◆ **TASKS FOR THIS EXERCISE**:
1. List every item that the ChIP-seq pipeline migration notes give under "What Remains Compatible".
2. In the ChIP-seq pipeline migration notes, what has replaced cluster.json?
3. Extend the ChIP-seq pipeline migration notes beyond their final bullet point, keeping the same format and tone.

◆ **DOCUMENT EXTRACT**:
------------------------
1. Output File Locations and Names

Old New Notes
08peak_macs1/{sample}_macs1_peaks.bed 08peak_macs3/{sample}_narrow_peaks.narrowPeak MACS3 narrow peaks
08peak_macs1/{sample}_macs1_nomodel_peaks.bed Combined into above MACS3 handles nomodel internally
09peak_macs2/{sample}_macs2_peaks.xls 09peak_macs3/{sample}_broad_peaks.broadPeak MACS3 broad peaks

2. Configuration Parameters

# Parameter name changes
macs_pvalue: 1e-8  → macs_pvalue: 0.05  # Now expects q-value
phantom_path: /path/to/run_spp.R  → Removed # Auto-downloaded
chromHMM_path: /path/to/ChromHMM/ → Removed # Conda-managed

3. Execution Method

# OLD
./pyflow-ChIPseq.sh

# NEW
snakemake --profile profiles/slurm
# or
snakemake --use-conda --cores 8

Backward Compatibility

What Remains Compatible

  • ✅ Sample metadata format (meta.txt)
  • sample2json.py script (already Python 3)
  • sbatch_cluster.py script (already Python 3)
  • ✅ Directory structure for outputs
  • ✅ Input file organization
  • ✅ Core workflow logic

What Requires Updates

  • ❌ Old conda environments (need Python 3)
  • ❌ cluster.json (replaced by profiles)
  • ❌ Execution scripts (use Snakemake directly)
------------------------
◆ **Chart-based quiz items**:

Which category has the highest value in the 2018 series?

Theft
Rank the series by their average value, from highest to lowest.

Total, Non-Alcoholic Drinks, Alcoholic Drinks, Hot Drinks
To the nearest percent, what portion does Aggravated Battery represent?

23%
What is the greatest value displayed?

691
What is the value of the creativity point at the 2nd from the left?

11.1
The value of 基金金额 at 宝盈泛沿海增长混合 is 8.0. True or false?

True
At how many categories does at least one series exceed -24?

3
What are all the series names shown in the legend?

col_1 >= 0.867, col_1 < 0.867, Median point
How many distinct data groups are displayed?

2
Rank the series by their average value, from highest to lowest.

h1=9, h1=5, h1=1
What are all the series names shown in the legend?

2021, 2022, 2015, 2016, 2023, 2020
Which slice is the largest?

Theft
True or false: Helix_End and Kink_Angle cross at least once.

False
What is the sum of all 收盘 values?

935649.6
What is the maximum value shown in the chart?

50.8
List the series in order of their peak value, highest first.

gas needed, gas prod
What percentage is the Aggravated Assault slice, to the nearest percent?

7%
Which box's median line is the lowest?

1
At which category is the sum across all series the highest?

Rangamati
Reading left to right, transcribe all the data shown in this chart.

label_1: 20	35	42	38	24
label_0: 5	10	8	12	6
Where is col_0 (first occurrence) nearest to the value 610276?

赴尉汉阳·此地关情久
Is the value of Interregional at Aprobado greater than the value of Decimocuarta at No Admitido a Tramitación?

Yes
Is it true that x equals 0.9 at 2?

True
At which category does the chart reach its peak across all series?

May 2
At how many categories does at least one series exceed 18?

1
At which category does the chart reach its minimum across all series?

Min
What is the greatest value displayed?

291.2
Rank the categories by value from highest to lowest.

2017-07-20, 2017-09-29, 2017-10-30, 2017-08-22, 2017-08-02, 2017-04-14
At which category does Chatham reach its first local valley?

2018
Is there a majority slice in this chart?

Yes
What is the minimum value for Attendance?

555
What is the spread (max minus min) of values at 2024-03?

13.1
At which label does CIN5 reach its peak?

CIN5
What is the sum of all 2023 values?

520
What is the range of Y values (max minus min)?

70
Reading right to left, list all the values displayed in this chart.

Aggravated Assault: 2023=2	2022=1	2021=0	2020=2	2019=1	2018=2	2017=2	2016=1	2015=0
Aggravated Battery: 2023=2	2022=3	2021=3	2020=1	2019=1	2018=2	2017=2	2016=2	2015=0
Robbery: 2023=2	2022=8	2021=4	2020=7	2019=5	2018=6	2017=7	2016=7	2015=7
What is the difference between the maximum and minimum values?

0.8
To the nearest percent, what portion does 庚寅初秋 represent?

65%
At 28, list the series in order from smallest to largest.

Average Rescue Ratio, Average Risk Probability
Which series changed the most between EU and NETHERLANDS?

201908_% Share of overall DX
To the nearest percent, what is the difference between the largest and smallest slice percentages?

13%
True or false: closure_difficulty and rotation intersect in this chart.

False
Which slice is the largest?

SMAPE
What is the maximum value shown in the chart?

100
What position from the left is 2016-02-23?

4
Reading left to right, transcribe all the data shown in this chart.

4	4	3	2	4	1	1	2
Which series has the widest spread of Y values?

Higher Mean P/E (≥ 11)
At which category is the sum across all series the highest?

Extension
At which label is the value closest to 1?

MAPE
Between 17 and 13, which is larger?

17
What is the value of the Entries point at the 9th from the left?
------------------------
◆ **TASK ANSWERS**:
1.
- Sample metadata format (meta.txt)
- sample2json.py script (already Python 3)
- sbatch_cluster.py script (already Python 3)
- Directory structure for outputs
- Input file organization
- Core workflow logic

2. Profiles have replaced cluster.json.

3.
  • ❌ Hardcoded paths in config.yaml

Migration Guide

For Existing Users

  1. Update config.yaml

    # Review and update these settings
    - ref_fa: point to your genome
    - macs_pvalue: change from 1e-9 to 0.05 (or desired q-value)
    - Remove phantom_path, chromHMM_path (now conda-managed)
  2. Create Conda Environments

    snakemake --use-conda --conda-create-envs-only --cores 1
  3. Test with Dry Run

    snakemake -n --use-conda
  4. Run Pipeline

    # Local
    snakemake --use-conda --cores 8
    
    # SLURM cluster
    snakemake --profile profiles/slurm

Performance Improvements

Conda/Mamba

  • Using Mamba (faster conda alternative) reduces environment creation time
  • Pre-creating environments recommended for cluster runs

Threading

  • Better thread utilization with parameterized {threads}
  • Scales with available resources

Resource Allocation

  • More accurate resource requests reduce job failures
  • Better cluster utilization

Testing

Validation Steps Performed

  1. ✅ Snakefile syntax validation
  2. ✅ Conda environment creation
  3. ✅ Dry run completion
  4. ✅ Tool version compatibility checks
  5. ✅ Configuration parsing

Recommended Testing

Before running on production data:

# 1. Dry run
snakemake -n --use-conda

# 2. Create environments
snakemake --use-conda --conda-create-envs-only --cores 1

# 3. Test on subset
# Limit to first few rules
snakemake --use-conda --cores 4 02fqc/test_sample_R1_fastqc.zip

Future Enhancements (Recommended)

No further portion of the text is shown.